The curate, a tall, thin, and closely-shaven man, in a "Noah's-ark coat" with a ritualistic collar, stood irresolutely between the sisters, though generally preferring the graver Winifred to the somewhat hoydenish Dora, who insisted on appropriating his services in the task of weaving and tying the garlands; but he was little more than an onlooker, as the ladies seemed to have taken entire possession of the church and reduced him to a well-pleased cipher. At last Sir Watkins, a pleasant and gentlemanly young man, though somewhat of the "horsey" and fox-hunting type, who had a genuine admiration for Winifred, and had actually proposed for her hand (but, like poor Phil Caradoc, had done so in vain), seemed to think that he was letting his reverence have the ladies' society too exclusively, tossed his cigar into the snow, entered the church, and joined them; while Sir Madoc preferred to linger in the porch and think over the changes each of those successive festivals saw, and of the old friends who were no longer here to share them with him.
"Here comes Sir Watkins, to make himself useful, at last!" said Dora, clapping her hands, as she infinitely preferred the fox-hunter to the parson. "I shall insist upon him going up the long ladder, and nailing all those leaves over that arch."
But Winifred, to whom his rather clumsy attentions, however quietly offered, were a source of secret annoyance, drew nearer her female friends, four gay and handsome girls from London, who were spending Christmas at the Court (but have nothing else to do with our story), and whose eyes all brightened as the young and eligible baronet joined them. But for the charm which the presence of Winifred always had for him, and the pleasure of attending on her and the other ladies, Sir Watkins would infinitely have preferred, to a cold draughty church on Christmas night, Sir Madoc's cosy "snuggery," or the smoking-room at the Court, where they could discuss matters equine and canine, reckon again how many braces of grouse, black-cock, and ptarmigan they lad "knocked over" that day, or discuss the comparative merits of coursing in well-fenced Leicestershire, and in Sussex, where the downs are all open and free as the highway, or other kindred topics, through the medium of hot brandy-and-water.
"Now, Sir Watkins, here are my garlands and there is a ladder," said Dora.
"Any mistletoe among them, Miss Dora?" he asked, laughing.
"No; we leave the arrangement of that mysterious plant to such Druids as you; but here are some lovely holly-berries," said Dora, holding a bunch over the head of one of her companions, and kissing her with all that empressement peculiar to young ladies.
"By Jove," said the baronet, with a positive sigh, "I quite agree with some fellow who has written that 'two women kissing each other is a misapplication of one of God's best gifts.'"
Glancing at Winifred, who looked so handsome in her cosy sealskin jacket, with its cuffs and collar of silver-coloured grebe, the bachelor curate smiled faintly, and said, while playing nervously with his clerical billycock.
"I do not plead for aught approaching libertinism, but I do think that to kiss in friendship those we love seems a simple and innocent custom.
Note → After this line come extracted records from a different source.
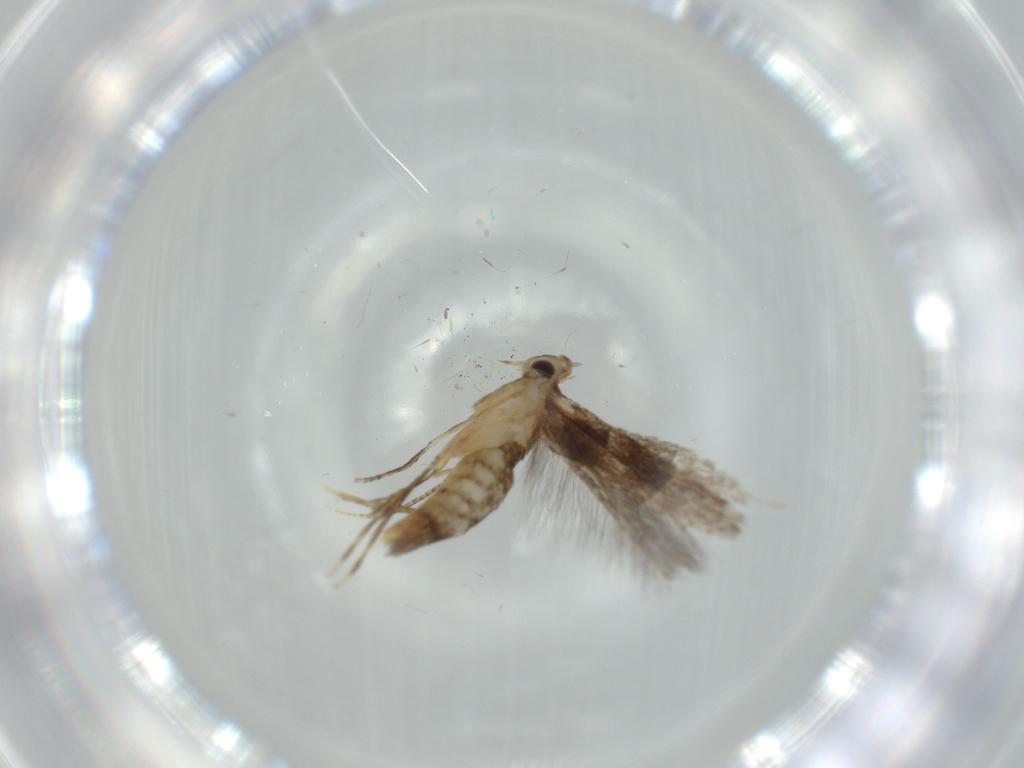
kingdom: Animalia
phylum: Arthropoda
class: Insecta
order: Lepidoptera
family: Gracillariidae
In Scripture we have it as a form of ceremonious salutation, as we may find in the fourteenth chapter of Genesis, and in first Samuel, where the consecration of the Jewish kings to regal authority was sealed by a kiss from the officiator in the ceremony."
"And we have also in Genesis the courtship of Jacob and the 'fair damsel' Rachel," said Dora, looking up from her task with her bright face full of fun, "wherein we are told that 'Jacob kissed Rachel, and then lifted up his voice, and wept.' If any gentleman did so after kissing me, I am sure that I should die of laughter."